■ Problem statement ■
For each line below that contains the string "Canva", copy that line.

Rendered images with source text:
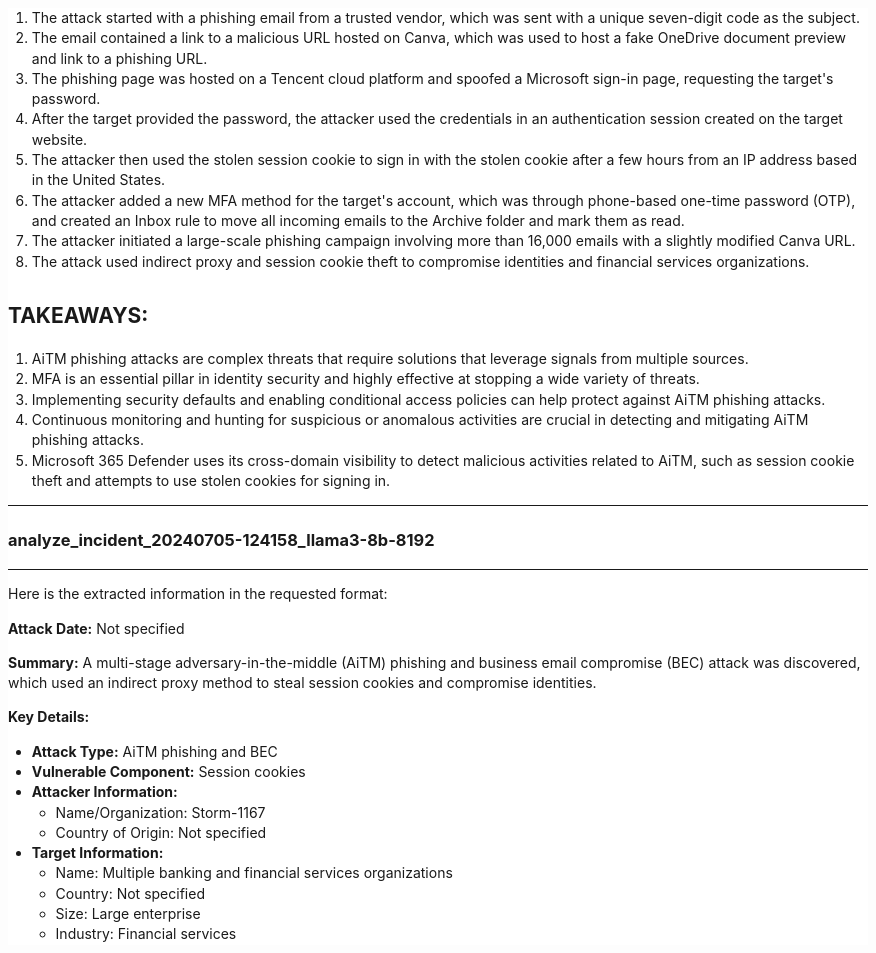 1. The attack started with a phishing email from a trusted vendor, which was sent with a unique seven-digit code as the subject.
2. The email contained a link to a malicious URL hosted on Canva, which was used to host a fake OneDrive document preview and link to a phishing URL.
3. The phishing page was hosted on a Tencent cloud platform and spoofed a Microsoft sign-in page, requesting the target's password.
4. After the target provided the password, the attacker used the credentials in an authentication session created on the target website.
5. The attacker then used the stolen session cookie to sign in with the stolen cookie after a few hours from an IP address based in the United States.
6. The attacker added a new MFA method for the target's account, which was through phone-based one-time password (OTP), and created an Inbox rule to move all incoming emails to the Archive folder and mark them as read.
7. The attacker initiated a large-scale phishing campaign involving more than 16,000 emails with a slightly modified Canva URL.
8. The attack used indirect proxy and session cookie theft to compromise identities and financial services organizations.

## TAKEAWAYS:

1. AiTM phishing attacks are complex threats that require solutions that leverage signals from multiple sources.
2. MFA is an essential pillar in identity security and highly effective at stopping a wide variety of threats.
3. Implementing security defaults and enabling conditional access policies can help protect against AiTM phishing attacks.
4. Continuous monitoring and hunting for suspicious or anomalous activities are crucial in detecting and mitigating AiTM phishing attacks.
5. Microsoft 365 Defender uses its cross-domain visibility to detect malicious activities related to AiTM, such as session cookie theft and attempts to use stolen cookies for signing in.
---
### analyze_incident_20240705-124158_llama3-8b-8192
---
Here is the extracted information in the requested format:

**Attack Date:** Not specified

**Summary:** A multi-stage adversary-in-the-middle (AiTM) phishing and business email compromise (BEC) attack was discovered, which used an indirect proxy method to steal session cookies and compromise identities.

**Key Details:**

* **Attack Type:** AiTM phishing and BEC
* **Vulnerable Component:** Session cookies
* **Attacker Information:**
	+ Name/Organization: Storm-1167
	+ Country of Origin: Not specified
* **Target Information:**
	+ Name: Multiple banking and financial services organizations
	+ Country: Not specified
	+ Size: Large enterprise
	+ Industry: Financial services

■ Solved exercise ■
2. The email contained a link to a malicious URL hosted on Canva, which was used to host a fake OneDrive document preview and link to a phishing URL.
7. The attacker initiated a large-scale phishing campaign involving more than 16,000 emails with a slightly modified Canva URL.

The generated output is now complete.